I'm sure Rob (and maybe others) will weigh in soon on today's WTO Appellate Body ruling in the Article 21.5 proceeding of U.S. - Tuna, but let me just quickly mention one point that occurs to me. (The facts of the measure here are complex, and I can't explain them clearly in this short post, unfortunately, so this may be a little hard to follow. See the AB report for all the details.)

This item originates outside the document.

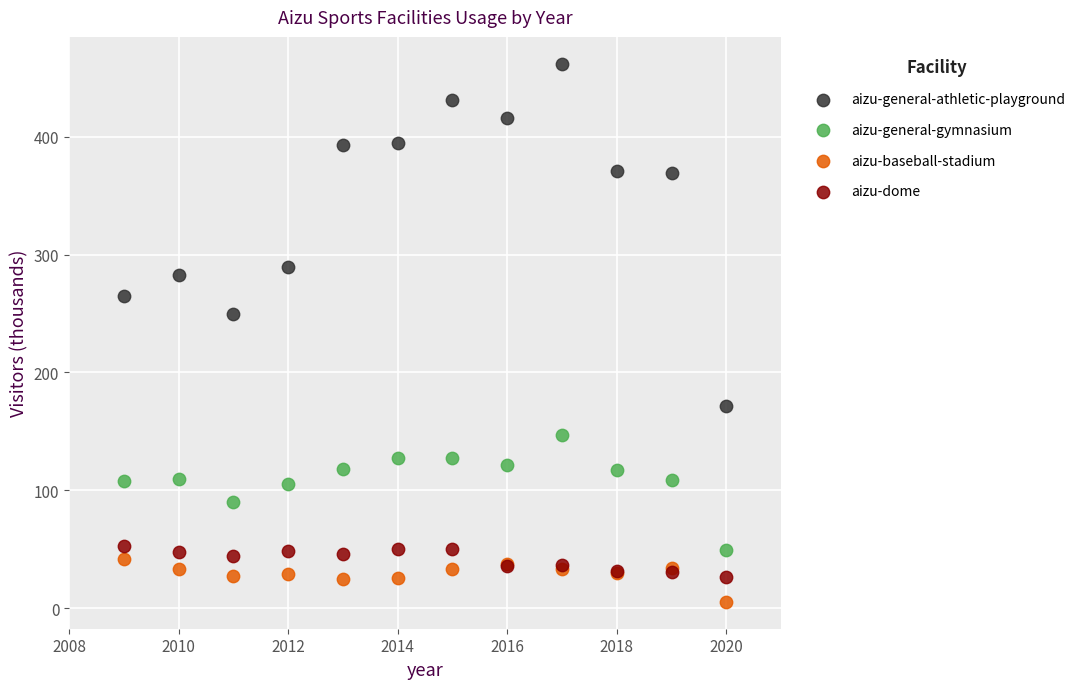

Which series has the largest Y range (max minus min)?

aizu-general-athletic-playground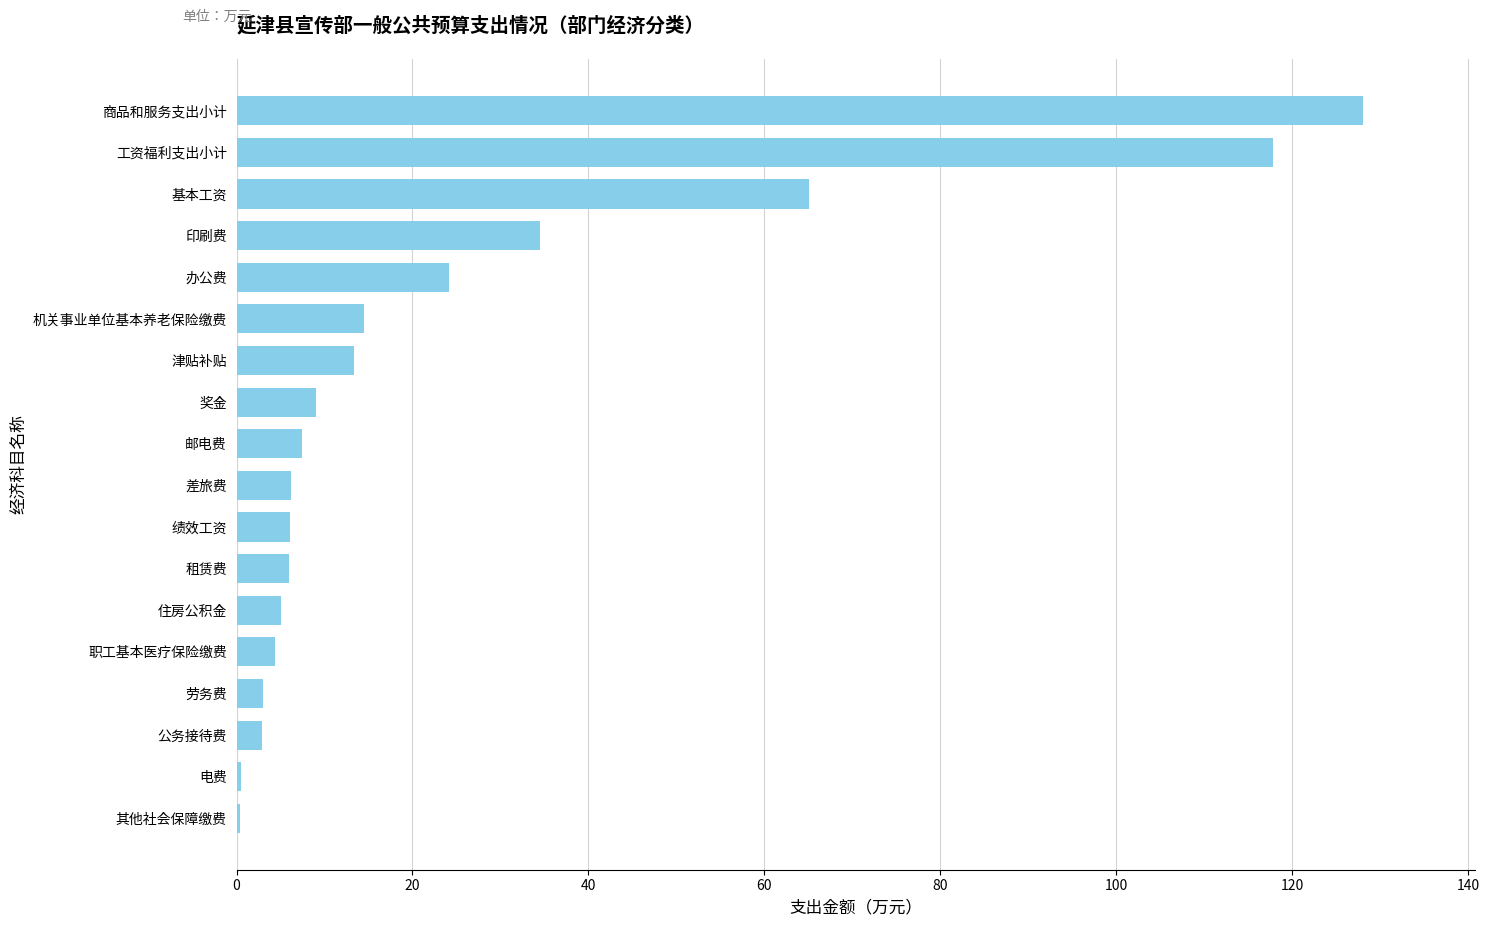

Which has a higher value, 工资福利支出小计 or 印刷费?

工资福利支出小计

From what I can tell, the crucial part of the AB's finding of violation that arises from the amended measure relates to an aspect of the measure referred to as the "determination provisions." These provisions govern how tuna is certified dolphin-safe when caught outside of the areas used by Mexican tuna fishers (Mexico was the complainant). The problem here was, the certification requirements were a little easier to satisfy for the tuna caught elsewhere as compared to the tuna caught in the fisheries used by the Mexican fishers. Specifically, for some of the relevant non-Mexican tuna fisheries, an extra dolphin-safe certification requirement (from an outside observer) exists when "there is a regular and significant association between dolphins and tuna, similar to the association between dolphins and tuna in the [Eastern Tropical Pacific]"; however, such a certification is not triggered by "regular and significant mortality or serious injury" to dolphins. It was the lack of certification in this latter situation that worried the Appellate Body, because it meant the rules were too lax for non-Mexican tuna.
See in particular paras. 6.10-11 and para. 7.258, although you have to read a lot more to fully understand all this, and I'm not sure I do yet.
So if I'm right about this (and please correct me if I'm not), the U.S. could tweak these "determination provisions" in what seems like a pretty minor way, to expand the circumstances where the extra certification is used, and thereby come into compliance with its WTO obligations. I'm not sure if this would require a legislative or a regulatory change. I'm also not sure how difficult it would be politically. Did they try to go further when they amended the measure in reaction to the original rulings, and got pushback from the industry?
Practically speaking, what would this mean? After the adverse Article 21.5 ruling, Mexico now has the right to suspend concessions. Presumably it will go ahead with this (and an Article 22.6 arbitration will follow). But if the U.S. does amend the measure, would the U.S. then request an Article 21.5 panel, so as to get itself declared in compliance, and avoid the sanctions?
ADDED: Based on a quick read of the statute (Section 1385(d)(1)(B)), it looks like a legislative change is required here, which may make this tweak kind of difficult to do.